What the task asks - Reproduce each record below in full, word for word, without images.

Available records -
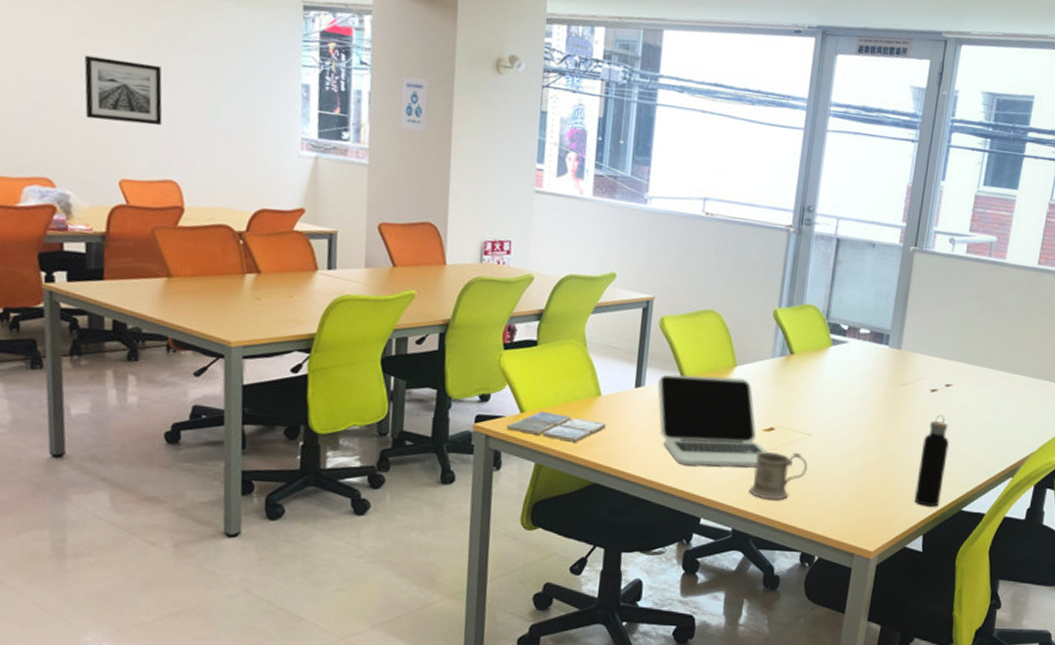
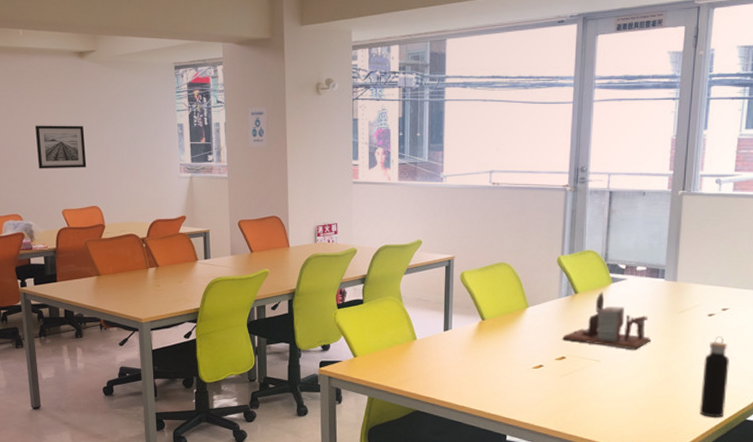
drink coaster: present [506,410,607,442] -> none [344,355,423,378]
laptop: present [657,374,768,467] -> none [463,317,561,392]
mug: present [749,452,808,500] -> none [547,376,597,418]
desk organizer: none [772,353,870,425] -> present [562,291,652,350]

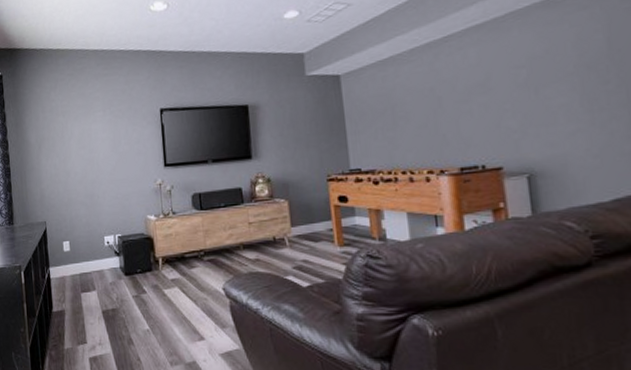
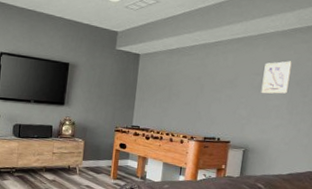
wall art: none [528,38,577,92] -> present [261,61,292,94]

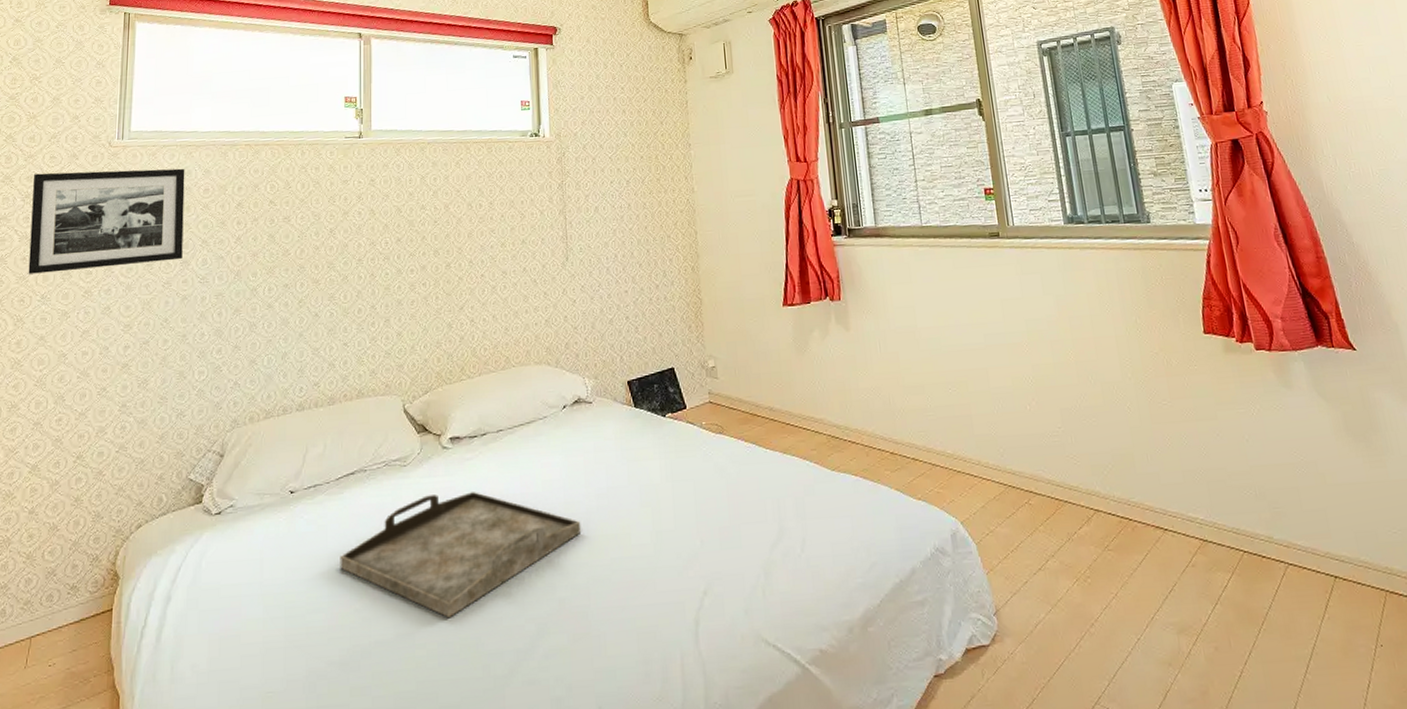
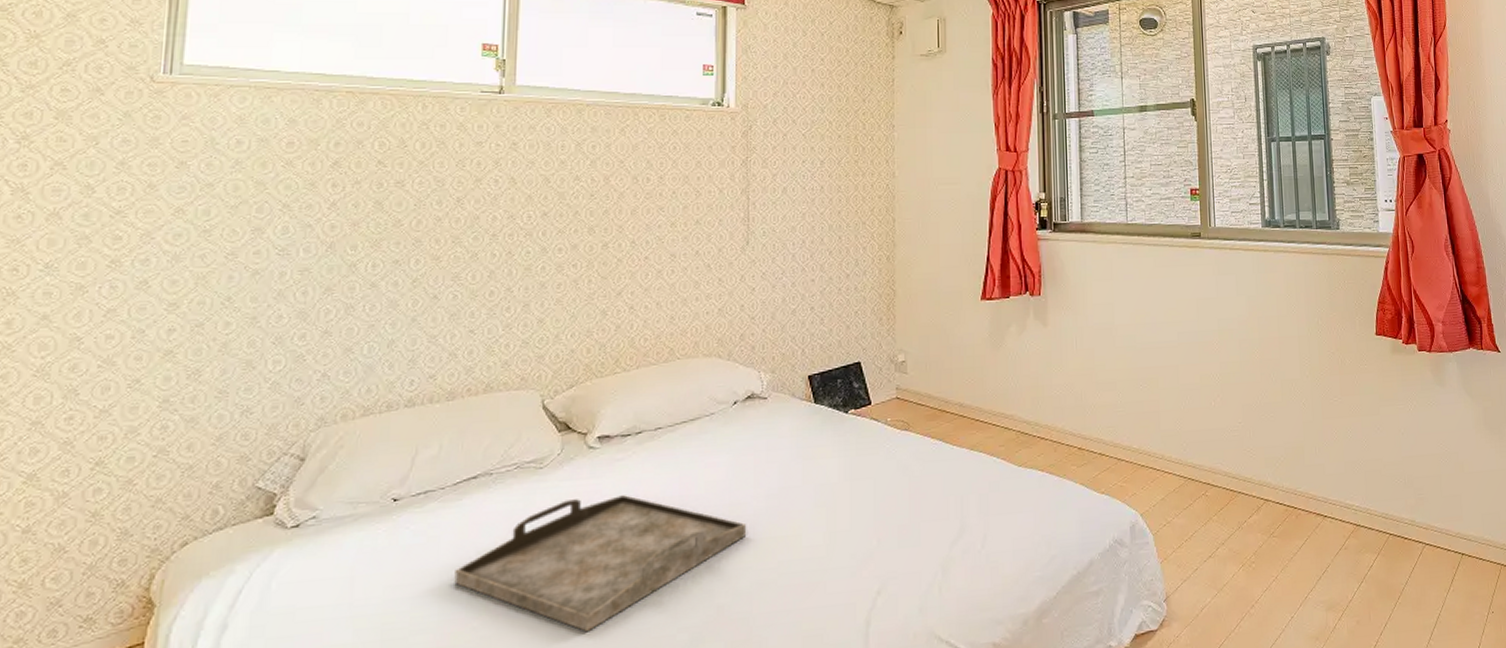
picture frame: present [28,168,185,274] -> none [24,109,261,237]

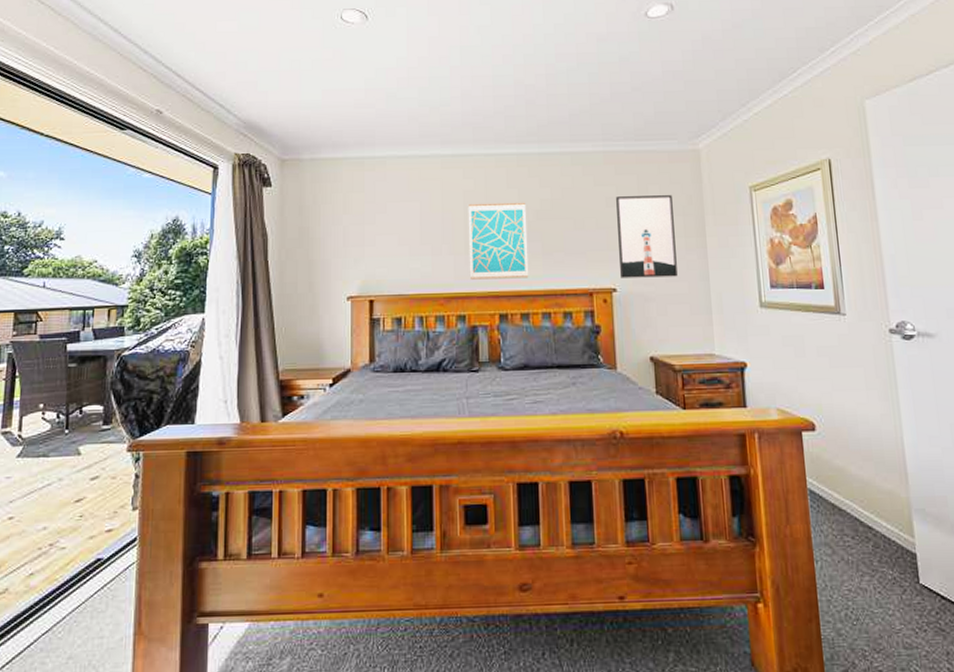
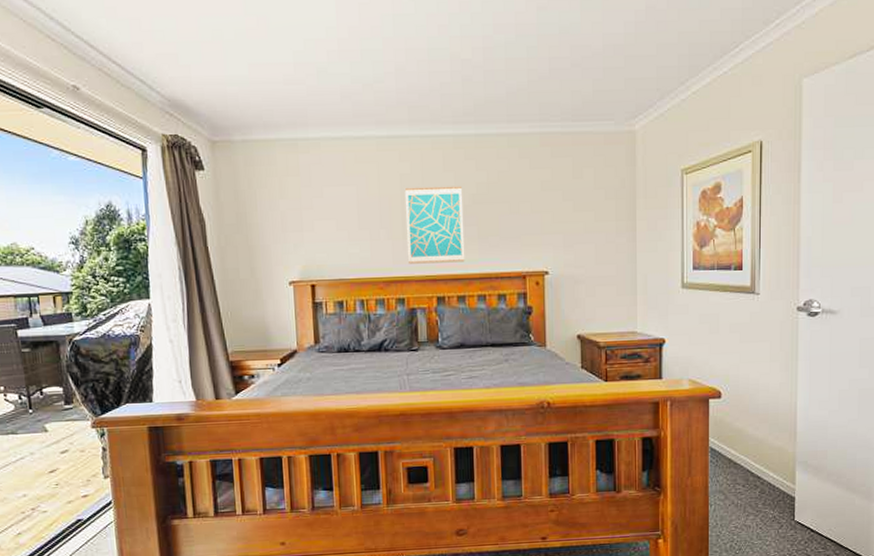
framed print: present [616,195,678,278] -> none [551,178,607,261]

Exercise output -
drink coaster: present [506,410,607,442] -> none [344,355,423,378]
laptop: present [657,374,768,467] -> none [463,317,561,392]
mug: present [749,452,808,500] -> none [547,376,597,418]
desk organizer: none [772,353,870,425] -> present [562,291,652,350]

wall art: none [528,38,577,92] -> present [261,61,292,94]

picture frame: present [28,168,185,274] -> none [24,109,261,237]

framed print: present [616,195,678,278] -> none [551,178,607,261]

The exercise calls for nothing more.